- Directed by: Shrirang Godbole
- Screenplay by: Shrirang Godbole, Vibhavari Deshpande
- Produced by: Shrirang Godbole, Abhay Gadgil
- Cinematography: Sanjay Jadhav
- Edited by: Abhijeet Balaji Deshpande
- Music by: Saleel Kulkarni
- Production company: Indian Magic Eye Motion Pictures Pvt. Ltd.
- Release date: 18 May 2012;
- Country: India
- Language: Marathi

= Chintoo (film) =

2012 Marathi movie by Shrirang Godbole

Chintoo is a 2012 Marathi movie in India directed by Shrirang Godbole. Originally based on the popular Marathi comic strip of the same name by Charuhas Pandit, it is the story of a boy named Chintoo and his gang. It was produced by Indian Magic Eye Motion Pictures Pvt. Ltd and on 18 May 2012, the film opened to positive critical and commercial response and was widely appreciated by younger audiences. The film was directed by Shrirang Godbole. Shubhankar Atre plays the lead character of Chintoo. Subodh Bhave, Vibhawari Deshpande, and others played the supporting characters.

==Plot==
Chintoo, a sweet and naughty boy, lives in an upper middle class, lively neighborhood with his parents. This eight-year-old is extremely popular in his group. Pappu is his best friend and Mini, Raju, Baglya, Neha and the toddler Sonu all together are deemed the unbeatable 'Wanarwede Warriors'.

Chintoo and his gang have big plans for their much awaited summer vacation. They decide to beat their rivals the Vinchoo Biters by making Wanarwede Warriors a stronger cricket team, even strong enough to win The World Cup. They practice hard and also convert the barren piece of land in the society into their very own 'Wanarwede stadium.' The match starts as planned.
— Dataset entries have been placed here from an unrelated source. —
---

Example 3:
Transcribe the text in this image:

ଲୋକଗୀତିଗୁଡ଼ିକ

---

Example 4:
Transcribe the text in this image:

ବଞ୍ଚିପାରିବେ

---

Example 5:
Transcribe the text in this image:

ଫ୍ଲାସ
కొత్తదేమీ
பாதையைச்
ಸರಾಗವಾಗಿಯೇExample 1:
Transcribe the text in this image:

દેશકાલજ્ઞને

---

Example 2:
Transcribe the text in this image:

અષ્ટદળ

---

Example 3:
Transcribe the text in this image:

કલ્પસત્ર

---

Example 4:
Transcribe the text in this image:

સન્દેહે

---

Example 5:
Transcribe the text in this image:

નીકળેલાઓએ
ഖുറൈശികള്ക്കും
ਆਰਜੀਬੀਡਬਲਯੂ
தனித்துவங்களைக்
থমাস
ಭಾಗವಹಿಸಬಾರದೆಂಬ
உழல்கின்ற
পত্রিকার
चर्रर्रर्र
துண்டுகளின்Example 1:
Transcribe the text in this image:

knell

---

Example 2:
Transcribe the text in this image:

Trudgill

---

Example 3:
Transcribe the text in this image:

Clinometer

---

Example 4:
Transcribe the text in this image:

Guru, a rogue, forcibly enters that space on the same day and sets up a small Chinese eatery. Akki, a watchman and Sakharam's son, is supposed to run it. The children protest against this intrusion but no one cares. The adults are in fact happy to get an easy access to the Chinese food. No one except Colonel Kaka objects to this illegal entrant and his illegitimate business in the housing complex.

The children try to find space to play cricket but always end up being scolded by adults. They try all means and ways to get their stadium back and also make the adults understand their problem. All their attempts fail until the mastermind Chintoo comes up with his own idea of making a Chinese dragon. Guru worships the dragon and Chintoo believes he will get scared and leave the ground. The Wanarwede Warriors are later joined by the Vinchoo Biters because neither of the teams have ground on which to play. In the end, Chintoo and his friends earn back their ground after their parents realise how important the ground is to them.

==Cast==
- Chintoo – Shubhankar Atre
- Mini – Suhani Deshpande
- Baglya – Animesh Padhye
- Raju – Ved Ravade
- Pappu – Nishant Bhavsar
- Neha – Rumani Khare
- Sonu – Arjun Jog
- Chintoo's Aai – Vibhavari Deshpande
- Chintoo's Baba – Subodh Bhave
- Chintoo's Ajoba – Shriram Pendse
- Colonel Kaka – Satish Alekar
- Joshi Kaka – Dilip Prabhavalkar
- Joshi Kaku – Bharti Achrekar
- Sakharam Watchman – Vijay Nikam
- Satish Dada – Alok Rajwade
- Guru Dada – Nagesh Bhosale
- Akki – Om Bhutkar
- Art Teacher – Vijay Patwardhan
- Guruji – Prashant Tapasvi
- Chimanee – Mrinmayee Godbole
- Popat – Pankaj Gangan
- Chimanee's Father – Sanjay Lonkar
- Chimanee's Mother – Pournima Ganu Manohar
- Popat's Mother – Sadhana Sarpotdar
- Mini's Aai – Mridul Patwardhan
- Mini's Baba – Sunil Abhyankar
- Raju's Aai – Snehal Tarde
- Raju's Baba – Suraj Satav
- Neha's Aai – Soniya Khare
- Neha's Baba – Ajay Apte
- Pappu's Aai – Chitra Khare
- Pappu's Baba – Amit Patwardhan

==Sequel==
A sequel to the first film was announced on 11 March 2013, titled "Chintoo 2: Khajinyachi Chittarkatha". The film was released across Maharashtra on 18 April 2013. The film had all the children characters played by the same actors as in the first film.